Assuming $ z $ a non-zero complex number; the ratio $ \frac{1-z}{1+z} $ is purely imaginary. Then what will be $ \vert z \vert $ ?
I can't figure out a clear, simple way to figure out its real part. How to do it?
Assuming $ z $ a non-zero complex number; the ratio $ \frac{1-z}{1+z} $ is purely imaginary. Then what will be $ \vert z \vert $ ?
I can't figure out a clear, simple way to figure out its real part. How to do it?
IMO problems like this should be solved without using imaginary/real parts.
You were given that something is pure imaginary. Therefore that something is negated under complex conjugation. IOW $$ \frac{1-z}{1+z}=-\overline{\left(\frac{1-z}{1+z}\right)}=-\frac{1-\overline{z}}{1+\overline{z}}. $$ Thus $$ (1-z)(1+\overline{z})=-(1-\overline{z})(1+z). $$ Expanding both sides you see that the terms $-z+\overline{z}$ cancel, and, recalling that $z\overline{z}=|z|^2$, you are left with the equation $$1-|z|^2=-(1-|z|^2).$$ Leaving this to you.

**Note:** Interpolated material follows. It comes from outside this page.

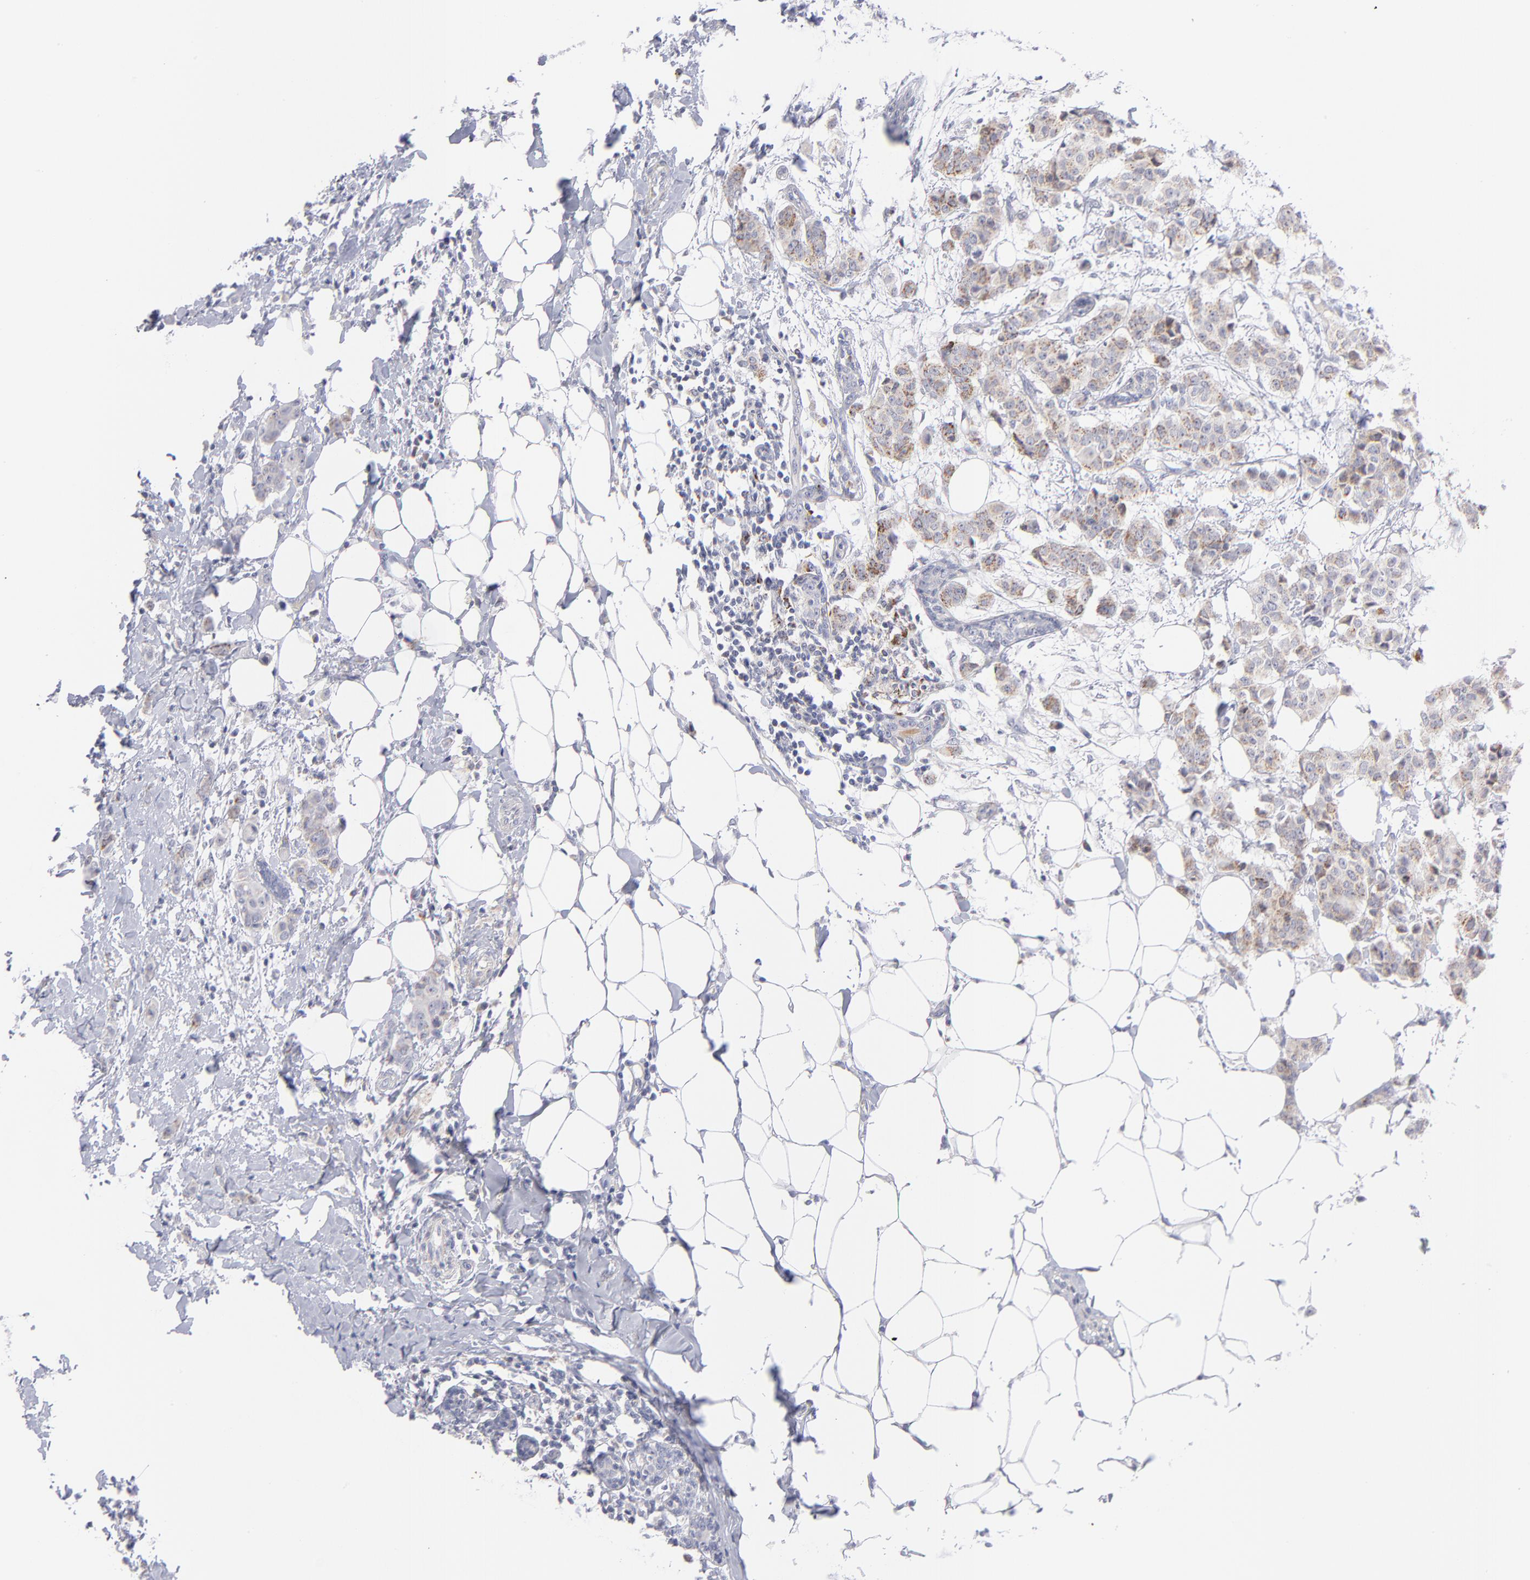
{"staining": {"intensity": "moderate", "quantity": ">75%", "location": "cytoplasmic/membranous"}, "tissue": "breast cancer", "cell_type": "Tumor cells", "image_type": "cancer", "snomed": [{"axis": "morphology", "description": "Duct carcinoma"}, {"axis": "topography", "description": "Breast"}], "caption": "About >75% of tumor cells in breast invasive ductal carcinoma reveal moderate cytoplasmic/membranous protein expression as visualized by brown immunohistochemical staining.", "gene": "MTHFD2", "patient": {"sex": "female", "age": 40}}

Say $${1-z\over 1+z} =ib\;\;\;\Longrightarrow \;\;\;z = {1-bi \over 1+bi}$$
so $$|z| = {|1-bi|\over |1+bi|} = 1$$
Hint: set $z = a + ib$. You then have,
$$\frac{1-a-ib}{1+a+ib}$$
Start by multiplying by $$\frac{1-a-ib}{1-a-ib}$$.
Hint. One may observe that $$ \frac{1-z}{1+z}=\frac{(1-z)(1+\bar{z})}{(1+z)(1+\bar{z})}=\frac{1-|z|^2+2i\text{Im}z}{\left|1+z\right|^2}. $$
Just to give a different argument, any linear fractional transformation $f(z)={az+b\over cz+d}$ (with $ad-bc\not=0$) takes circles to circles, where straight lines qualify as circles (of zero curvature). For $f(z)={1-z\over1+z}$, we have $f(1)=0$ and $f(\pm i)=\mp i$. Thus the (unique) circle determined by the points $1$, $i$, and $-i$ maps to the (unique) circle determined by the points $0$, $-i$, and $i$. The former is the unit circle, and the latter is the imaginary axis. So $f(z)={1-z\over1+z}$ is imaginary if and only if $|z|=1$ (except for $z=-1$, unless you want to think of $f(-1)=i\infty$ as imaginary).
The algebra, of course, has simply been swept under the rug of the general theorem about linear fractional transformations taking circles to circles.
Hint
Let $z = a+bi$, then
$$\frac{1-a-bi}{1+a+bi} = \frac{(1-a-bi)(1+a-bi)}{(1+a+bi)(1+a-bi)} = \frac{1+a-bi-a-a^2+abi-bi-abi+b^2}{(1+a)^2-b^2}=\frac{1-2bi-a^2+b^2}{1+a+a^2-b^2}=ci$$
for some $c \in \mathbb R$. What requirements on $a,b$ must be true for the real part to equal 0?
If $(1-z)/(1+z)$ is purely imaginary, then we can write $$\frac{1-z}{1+z} = ai \qquad \exists\,a\in\mathbb R$$ solving this equation for $z$ gives $$ z = \frac{1-ai}{1+ai} = \frac{1-a^2}{1+a^2} -\frac{2a}{1+a^2}i,$$ so $$|z| = \sqrt{\left(\frac{1-a^2}{1+a^2}\right)^2 + \left(\frac{2a}{1+a^2}\right)^2},$$ which after a bit of algebraic simplification gives $|z| = 1$.